THE TASK: I'd like the line containing "Carta Nevada" and every line below it, to the end of the material, repeated exactly and with nothing else.

MATERIAL TO PROCESS:
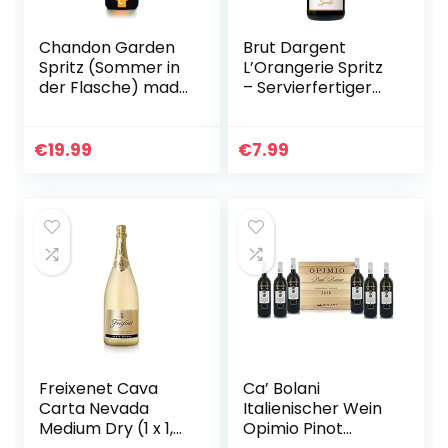
Chandon Garden
Brut Dargent
Spritz (Sommer in
L’Orangerie Spritz
der Flasche) made
– Servierfertiger
with orange peel a
Spritz
750ml 11,5% Moet
Interpretation
hergestellt aus
€
19.99
€
7.99
Sekt mit
aromatischen…
Freixenet Cava
Ca’ Bolani
Carta Nevada
Italienischer Wein
Medium Dry (1 x 1,5
Opimio Pinot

RESULT BELOW:
Carta Nevada
Italienischer Wein
Medium Dry (1 x 1,5
Opimio Pinot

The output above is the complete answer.